[Required action 1]
In the redo readme below, which command installs redo through Homebrew?
[Required action 2]
Repeat the redo readme below word for word, everything from "Installation via Homebrew" down to "directory like /etc/bash_completion.d.".

[Text section]
--- START ---

/redo

Small script that executes any program recursively in a directory tree.

Primary LanguageShellMIT LicenseMIT

Shell MIT license

redo

Instead of doing something like find . -type d -execdir ... \; you can run redo with the command you want to have executed recursively in the subdirectories of the working directory.

Installation

Installation via Homebrew

If Homebrew is installed, you can run this command:

brew install vbwx/utils/redo

Manual Installation

  1. Download and extract the latest release of redo.
  2. If desired, move the completion script(s) to the appropriate location on your system.
    • Move completion/redo to a directory like /etc/bash_completion.d.

--- END ---

[Information supplied]

--- START ---

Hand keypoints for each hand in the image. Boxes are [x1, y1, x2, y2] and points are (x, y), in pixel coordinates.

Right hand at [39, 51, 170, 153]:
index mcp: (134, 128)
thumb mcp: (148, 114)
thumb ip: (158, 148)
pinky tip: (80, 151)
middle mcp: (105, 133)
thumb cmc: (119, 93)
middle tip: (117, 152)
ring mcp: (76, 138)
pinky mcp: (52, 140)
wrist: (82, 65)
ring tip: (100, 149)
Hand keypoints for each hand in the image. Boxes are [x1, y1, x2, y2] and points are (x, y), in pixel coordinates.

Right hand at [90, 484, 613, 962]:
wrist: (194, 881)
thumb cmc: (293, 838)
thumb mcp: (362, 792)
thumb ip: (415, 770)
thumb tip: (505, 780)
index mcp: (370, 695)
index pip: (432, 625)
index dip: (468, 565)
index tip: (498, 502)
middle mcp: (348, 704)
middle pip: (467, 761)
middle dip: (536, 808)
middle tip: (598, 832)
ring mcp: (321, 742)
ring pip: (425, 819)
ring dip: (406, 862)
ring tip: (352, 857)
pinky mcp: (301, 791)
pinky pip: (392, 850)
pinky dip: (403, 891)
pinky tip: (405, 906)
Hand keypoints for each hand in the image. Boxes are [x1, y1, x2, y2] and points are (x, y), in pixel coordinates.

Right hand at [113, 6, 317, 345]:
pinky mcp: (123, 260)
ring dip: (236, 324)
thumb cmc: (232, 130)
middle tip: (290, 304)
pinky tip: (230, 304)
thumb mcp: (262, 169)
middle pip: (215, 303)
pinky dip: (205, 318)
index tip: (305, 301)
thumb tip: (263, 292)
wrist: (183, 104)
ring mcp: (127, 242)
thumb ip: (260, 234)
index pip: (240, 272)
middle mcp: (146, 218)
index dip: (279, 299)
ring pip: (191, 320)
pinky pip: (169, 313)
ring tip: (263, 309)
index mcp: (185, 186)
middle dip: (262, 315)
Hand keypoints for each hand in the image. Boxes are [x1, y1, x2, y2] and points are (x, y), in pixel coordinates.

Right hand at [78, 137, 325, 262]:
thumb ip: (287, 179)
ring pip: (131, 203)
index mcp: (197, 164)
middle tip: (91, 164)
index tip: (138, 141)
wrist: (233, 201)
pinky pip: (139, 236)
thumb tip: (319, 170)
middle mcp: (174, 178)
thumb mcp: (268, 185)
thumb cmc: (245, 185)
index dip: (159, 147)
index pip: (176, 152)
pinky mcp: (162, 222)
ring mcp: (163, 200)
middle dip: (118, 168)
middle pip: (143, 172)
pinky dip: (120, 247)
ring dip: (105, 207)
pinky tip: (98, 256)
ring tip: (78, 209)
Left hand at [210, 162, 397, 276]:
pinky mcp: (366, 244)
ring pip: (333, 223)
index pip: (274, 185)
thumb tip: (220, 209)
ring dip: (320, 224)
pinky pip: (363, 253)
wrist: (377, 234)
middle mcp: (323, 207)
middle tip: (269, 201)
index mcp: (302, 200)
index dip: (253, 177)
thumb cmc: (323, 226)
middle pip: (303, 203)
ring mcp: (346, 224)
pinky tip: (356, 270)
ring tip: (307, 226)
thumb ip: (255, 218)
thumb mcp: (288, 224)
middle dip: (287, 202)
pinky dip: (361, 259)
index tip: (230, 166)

--- END ---
--- START ---

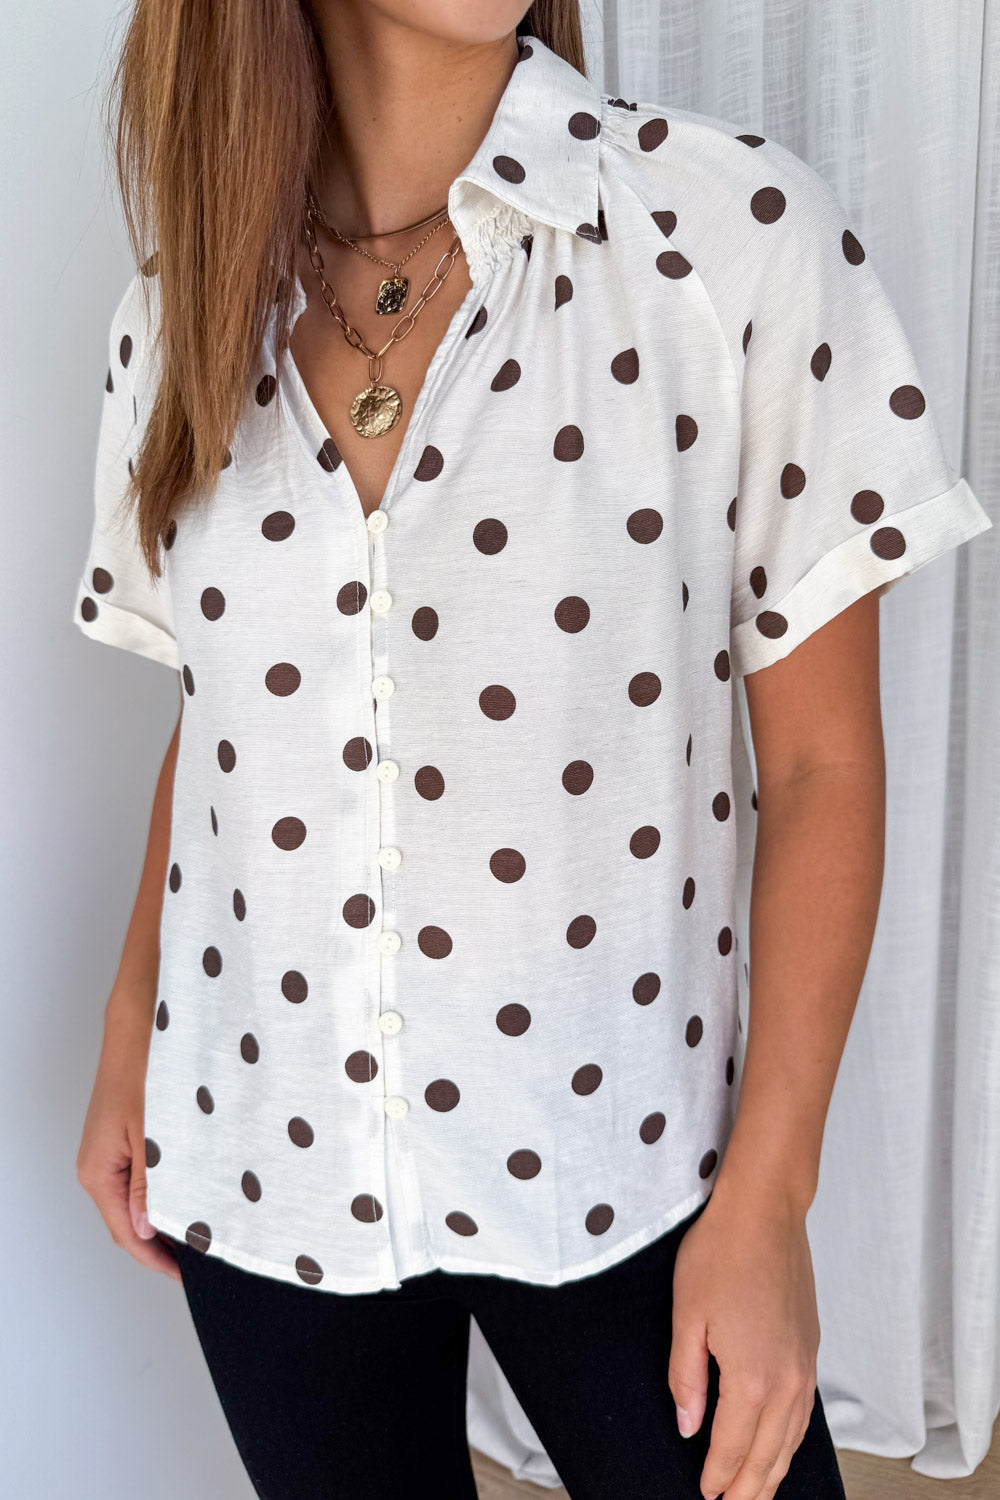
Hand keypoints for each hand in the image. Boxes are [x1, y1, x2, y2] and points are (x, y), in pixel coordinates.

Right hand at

--- END ---
--- START ---

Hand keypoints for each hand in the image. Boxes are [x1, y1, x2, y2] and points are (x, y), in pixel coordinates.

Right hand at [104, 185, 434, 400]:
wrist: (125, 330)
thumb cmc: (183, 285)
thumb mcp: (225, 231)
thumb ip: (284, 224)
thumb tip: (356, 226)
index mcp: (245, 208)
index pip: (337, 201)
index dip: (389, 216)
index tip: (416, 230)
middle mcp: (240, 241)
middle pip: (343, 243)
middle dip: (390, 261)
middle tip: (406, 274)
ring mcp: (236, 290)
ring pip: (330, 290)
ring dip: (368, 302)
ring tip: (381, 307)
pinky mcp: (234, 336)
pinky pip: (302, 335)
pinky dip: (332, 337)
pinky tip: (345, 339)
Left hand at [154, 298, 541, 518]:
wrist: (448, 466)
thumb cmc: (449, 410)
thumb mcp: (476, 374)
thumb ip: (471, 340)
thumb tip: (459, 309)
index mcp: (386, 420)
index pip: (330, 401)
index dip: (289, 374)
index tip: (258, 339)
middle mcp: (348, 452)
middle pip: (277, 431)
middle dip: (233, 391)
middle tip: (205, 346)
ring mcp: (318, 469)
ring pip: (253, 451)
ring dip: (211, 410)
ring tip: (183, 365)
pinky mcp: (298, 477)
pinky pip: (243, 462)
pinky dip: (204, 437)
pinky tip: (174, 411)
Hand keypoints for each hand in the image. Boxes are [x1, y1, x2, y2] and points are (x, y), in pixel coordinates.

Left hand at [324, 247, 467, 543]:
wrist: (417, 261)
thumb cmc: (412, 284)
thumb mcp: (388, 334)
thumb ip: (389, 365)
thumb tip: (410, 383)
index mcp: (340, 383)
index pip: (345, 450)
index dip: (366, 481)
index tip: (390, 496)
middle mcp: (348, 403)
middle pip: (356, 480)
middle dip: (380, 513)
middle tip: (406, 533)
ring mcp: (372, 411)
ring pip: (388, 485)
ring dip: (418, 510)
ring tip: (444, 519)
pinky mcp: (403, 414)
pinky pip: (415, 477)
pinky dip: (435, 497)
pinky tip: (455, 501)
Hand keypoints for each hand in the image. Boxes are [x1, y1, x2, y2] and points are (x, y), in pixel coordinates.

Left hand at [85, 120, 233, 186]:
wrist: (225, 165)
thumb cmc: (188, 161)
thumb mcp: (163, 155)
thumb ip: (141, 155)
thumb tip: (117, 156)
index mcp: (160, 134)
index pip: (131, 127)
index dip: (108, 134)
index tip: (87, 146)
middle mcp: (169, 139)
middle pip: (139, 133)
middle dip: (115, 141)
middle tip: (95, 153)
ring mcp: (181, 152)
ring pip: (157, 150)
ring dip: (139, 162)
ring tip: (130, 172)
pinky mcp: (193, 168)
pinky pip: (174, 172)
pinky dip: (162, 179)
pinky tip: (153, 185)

--- END ---

[Exercise result 1]
brew install vbwx/utils/redo

[Exercise result 2]
Installation via Homebrew

If Homebrew is installed, you can run this command:

brew install vbwx/utils/redo

Manual Installation

  1. Download and extract the latest release of redo.
  2. If desired, move the completion script(s) to the appropriate location on your system.
    • Move completion/redo to a directory like /etc/bash_completion.d.